I've been banging away at my Google App Engine application. It'll be a little while yet, but in the meantime, a particular observation about Python. I keep getting tripped up when I refer to a member function without the parenthesis. For instance:

>>> list = [1,2,3,4,5]
>>> print list.count
<built-in method count of list object at 0x238fa8>

This doesn't print '5' because list.count is a reference to the count method itself, which (like everything else in Python) is an object, so gets printed. You need to use list.count() with those important parentheses in order to actually get the answer 5 that you wanted. I keep getting tripped up by this and taking a while to debug the problem every time.
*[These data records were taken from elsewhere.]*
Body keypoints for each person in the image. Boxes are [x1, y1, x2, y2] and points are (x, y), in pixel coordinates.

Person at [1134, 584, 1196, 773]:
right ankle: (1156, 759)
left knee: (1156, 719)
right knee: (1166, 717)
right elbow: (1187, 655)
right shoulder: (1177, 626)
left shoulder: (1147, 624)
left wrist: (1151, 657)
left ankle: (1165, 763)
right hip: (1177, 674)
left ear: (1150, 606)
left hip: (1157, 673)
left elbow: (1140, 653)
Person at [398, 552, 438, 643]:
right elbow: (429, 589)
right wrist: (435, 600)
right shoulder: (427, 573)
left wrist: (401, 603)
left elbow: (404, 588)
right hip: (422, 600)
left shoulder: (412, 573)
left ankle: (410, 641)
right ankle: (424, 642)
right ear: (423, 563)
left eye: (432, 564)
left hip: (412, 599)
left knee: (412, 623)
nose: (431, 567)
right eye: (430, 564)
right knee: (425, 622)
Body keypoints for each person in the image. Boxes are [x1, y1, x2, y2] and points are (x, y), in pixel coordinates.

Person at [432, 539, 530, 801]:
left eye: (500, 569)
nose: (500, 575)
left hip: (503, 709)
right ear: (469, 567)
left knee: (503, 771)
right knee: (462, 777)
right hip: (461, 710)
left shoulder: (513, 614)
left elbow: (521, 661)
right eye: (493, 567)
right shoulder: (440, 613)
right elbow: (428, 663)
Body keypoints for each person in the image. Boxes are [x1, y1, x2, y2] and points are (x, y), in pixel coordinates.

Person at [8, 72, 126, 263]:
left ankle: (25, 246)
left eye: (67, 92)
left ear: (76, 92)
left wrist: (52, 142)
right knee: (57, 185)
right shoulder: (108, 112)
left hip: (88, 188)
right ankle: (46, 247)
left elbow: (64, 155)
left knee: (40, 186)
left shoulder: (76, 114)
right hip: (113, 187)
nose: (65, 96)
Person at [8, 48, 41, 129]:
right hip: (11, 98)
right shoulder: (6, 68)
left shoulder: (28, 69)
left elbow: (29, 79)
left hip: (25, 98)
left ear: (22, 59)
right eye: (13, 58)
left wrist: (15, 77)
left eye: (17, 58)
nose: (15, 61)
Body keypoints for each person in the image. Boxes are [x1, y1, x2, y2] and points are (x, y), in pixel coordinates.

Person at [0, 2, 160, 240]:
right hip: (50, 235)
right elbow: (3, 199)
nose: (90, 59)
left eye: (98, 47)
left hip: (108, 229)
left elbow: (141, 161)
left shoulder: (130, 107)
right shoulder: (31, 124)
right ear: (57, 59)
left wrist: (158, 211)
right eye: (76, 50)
Some things like __class__ don't need parentheses, which I think is part of the confusion. Furthermore, when you use dir() to look up the public features of a class, it doesn't do anything to show you which ones are functions:

>>> dir([])
['__add__', '__class__', '__contains__', '__delattr__', '__delitem__', '__delslice__', '__doc__', '__eq__', '__ge__', '__getattribute__', '__getitem__', '__getslice__', '__gt__', '__hash__', '__iadd__', '__imul__', '__init__', '__iter__', '__le__', '__len__', '__lt__', '__mul__', '__ne__', '__new__', '__reduce__', '__reduce_ex__', '__repr__', '__reversed__', '__rmul__', '__setattr__', '__setitem__', '__setslice__', '__str__', 'append', 'count', 'extend', 'index', 'insert', 'pop', 'remove', 'reverse', 'sort']

I rather suspect I've missed a subtle but important bit of Python understanding, having only scratched the surface so far. If someone can point that out to me I'd be very grateful.